GIVEN INFORMATION: Begin

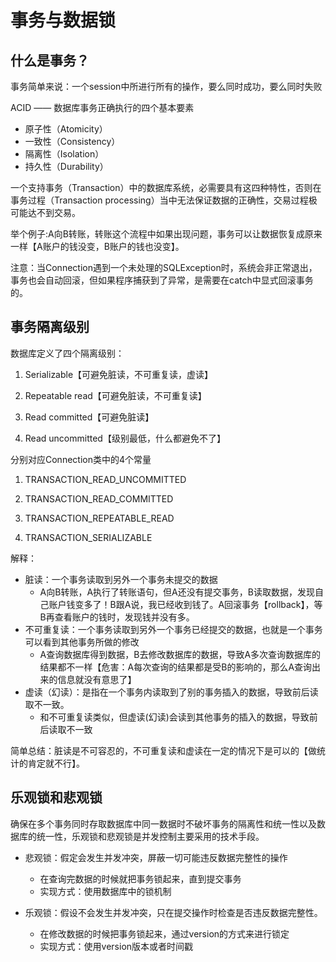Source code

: # 事务与数据锁 #
## 什么是事务？ ##
事务简单来说：一个session中所进行所有的操作，要么同时成功，要么同时失败

ACID —— 数据库事务正确执行的四个基本要素
- 原子性（Atomicity）
- 一致性（Consistency）
- 隔离性（Isolation）
- 持久性（Durability）

一个支持事务（Transaction）中的数据库系统，必需要具有这四种特性，否则在事务过程（Transaction processing）当中无法保证数据的正确性，交易过程极可能达不到交易。

举个例子:A向B转账，转账这个流程中如果出现问题，事务可以让数据恢复成原来一样【A账户的钱没变，B账户的钱也没变】。

注意：当Connection遇到一个未处理的SQLException时，系统会非正常退出，事务也会自动回滚，但如果程序捕获到了异常，是需要在catch中显式回滚事务的。

## 事务隔离级别 ##
数据库定义了四个隔离级别：
1. Serializable【可避免脏读，不可重复读，虚读】

2. Repeatable read【可避免脏读，不可重复读】

3. Read committed【可避免脏读】

4. Read uncommitted【级别最低，什么都避免不了】

分别对应Connection类中的4个常量

1. TRANSACTION_READ_UNCOMMITTED

2. TRANSACTION_READ_COMMITTED

3. TRANSACTION_REPEATABLE_READ

4. TRANSACTION_SERIALIZABLE

解释：
- 脏读：一个事务读取到另外一个事务未提交的数据
	- A向B转账，A执行了转账语句，但A还没有提交事务，B读取数据，发现自己账户钱变多了！B跟A说，我已经收到钱了。A回滚事务【rollback】，等B再查看账户的钱时，发现钱并没有多。
- 不可重复读：一个事务读取到另外一个事务已经提交的数据，也就是一个事务可以看到其他事务所做的修改
	- A查询数据库得到数据，B去修改数据库的数据，导致A多次查询数据库的结果都不一样【危害：A每次查询的结果都是受B的影响的，那么A查询出来的信息就没有意思了】
- 虚读（幻读）：是指在一个事务内读取到了别的事务插入的数据，导致前后读取不一致。
	- 和不可重复读类似，但虚读(幻读)会读到其他事务的插入的数据，导致前后读取不一致

简单总结：脏读是不可容忍的，不可重复读和虚读在一定的情况下是可以的【做统计的肯定就不行】。

## 乐观锁和悲观锁 ##
确保在多个事务同时存取数据库中同一数据时不破坏事务的隔离性和统一性以及数据库的统一性，乐观锁和悲观锁是并发控制主要采用的技术手段。
- 悲观锁：假定会发生并发冲突，屏蔽一切可能违反数据完整性的操作
	- 在查询完数据的时候就把事务锁起来，直到提交事务
	- 实现方式：使用数据库中的锁机制

- 乐观锁：假设不会发生并发冲突，只在提交操作时检查是否违反数据完整性。
	- 在修改数据的时候把事务锁起来，通过version的方式来进行锁定
	- 实现方式：使用version版本或者时间戳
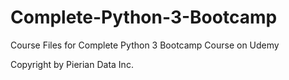 # Complete-Python-3-Bootcamp
Course Files for Complete Python 3 Bootcamp Course on Udemy

Copyright by Pierian Data Inc.

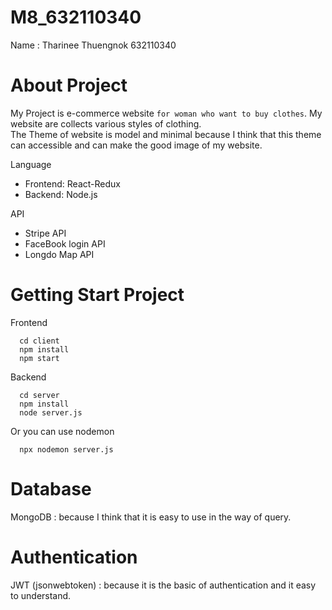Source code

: # M8_632110340
Name : Tharinee Thuengnok  632110340
# About Project

My Project is e-commerce website `for woman who want to buy clothes`. My website are collects various styles of clothing.
<br>The Theme of website is model and minimal because I think that this theme can accessible and can make the good image of my website.

Language


  
* Frontend: React-Redux
* Backend: Node.js

API

* Stripe API
* FaceBook login API
* Longdo Map API

  
 # Getting Start Project
 Frontend 
 
      cd client 
      npm install 
      npm start

  Backend

      cd server
      npm install
      node server.js
      
  Or you can use nodemon
  
      npx nodemon server.js
  
  
 # Database 
  MongoDB : because I think that it is easy to use in the way of query.
 
 # Authentication
 JWT (jsonwebtoken) : because it is the basic of authentication and it easy to understand.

GIVEN INFORMATION: End

- **DESCRIPTION OF THE TASK**
Restate all entries above exactly, but not the images.

- **TASK SOLUTION**
Source code

: # 事务与数据锁 #
## 什么是事务？ ##
事务简单来说：一个session中所进行所有的操作，要么同时成功，要么同时失败

ACID —— 数据库事务正确执行的四个基本要素
- 原子性（Atomicity）
- 一致性（Consistency）
- 隔离性（Isolation）
- 持久性（Durability）

一个支持事务（Transaction）中的数据库系统，必需要具有这四种特性，否则在事务过程（Transaction processing）当中无法保证数据的正确性，交易过程极可能达不到交易。

举个例子:A向B转账，转账这个流程中如果出现问题，事务可以让数据恢复成原来一样【A账户的钱没变，B账户的钱也没变】。

注意：当Connection遇到一个未处理的SQLException时，系统会非正常退出，事务也会自动回滚，但如果程序捕获到了异常，是需要在catch中显式回滚事务的。

## 事务隔离级别 ##
数据库定义了四个隔离级别：
1. Serializable【可避免脏读，不可重复读，虚读】

2. Repeatable read【可避免脏读，不可重复读】

3. Read committed【可避免脏读】

4. Read uncommitted【级别最低，什么都避免不了】

分别对应Connection类中的4个常量

1. TRANSACTION_READ_UNCOMMITTED

2. TRANSACTION_READ_COMMITTED

3. TRANSACTION_REPEATABLE_READ

4. TRANSACTION_SERIALIZABLE

解释：
- 脏读：一个事务读取到另外一个事务未提交的数据
	- A向B转账，A执行了转账语句，但A还没有提交事务，B读取数据，发现自己账户钱变多了！B跟A说，我已经收到钱了。A回滚事务【rollback】，等B再查看账户的钱时，发现钱并没有多。
- 不可重复读：一个事务读取到另外一个事务已经提交的数据，也就是一个事务可以看到其他事务所做的修改
	- A查询数据库得到数据，B去修改数据库的数据，导致A多次查询数据库的结果都不一样【危害：A每次查询的结果都是受B的影响的，那么A查询出来的信息就没有意思了】
- 虚读（幻读）：是指在一个事务内读取到了别的事务插入的数据，导致前后读取不一致。
	- 和不可重复读类似，但虚读(幻读)会读到其他事务的插入的数据，导致前后读取不一致

简单总结：脏读是不可容忍的，不可重复读和虚读在一定的情况下是可以的【做统计的肯定就不行】。

## 乐观锁和悲观锁 ##
确保在多个事务同时存取数据库中同一数据时不破坏事务的隔离性和统一性以及数据库的统一性，乐观锁和悲观锁是并发控制主要采用的技术手段。
- 悲观锁：假定会发生并发冲突，屏蔽一切可能违反数据完整性的操作
	- 在查询完数据的时候就把事务锁起来，直到提交事务
	- 实现方式：使用数据库中的锁机制

- 乐观锁：假设不会发生并发冲突，只在提交操作时检查是否违反数据完整性。
	- 在修改数据的时候把事务锁起来，通过version的方式来进行锁定
	- 实现方式：使用version版本或者时间戳
 # Complete-Python-3-Bootcamp
Course Files for Complete Python 3 Bootcamp Course on Udemy

Copyright by Pierian Data Inc.

Source code

: # M8_632110340
Name : Tharinee Thuengnok  632110340
# About Project

My Project is e-commerce website `for woman who want to buy clothes`. My website are collects various styles of clothing.
<br>The Theme of website is model and minimal because I think that this theme can accessible and can make the good image of my website.

Language


  
* Frontend: React-Redux
* Backend: Node.js

API

* Stripe API
* FaceBook login API
* Longdo Map API

  
 # Getting Start Project
 Frontend 
 
      cd client 
      npm install 
      npm start

  Backend

      cd server
      npm install
      node server.js
      
  Or you can use nodemon
  
      npx nodemon server.js
  
  
 # Database 
  MongoDB : because I think that it is easy to use in the way of query.
 
 # Authentication
 JWT (jsonwebtoken) : because it is the basic of authentication and it easy to understand.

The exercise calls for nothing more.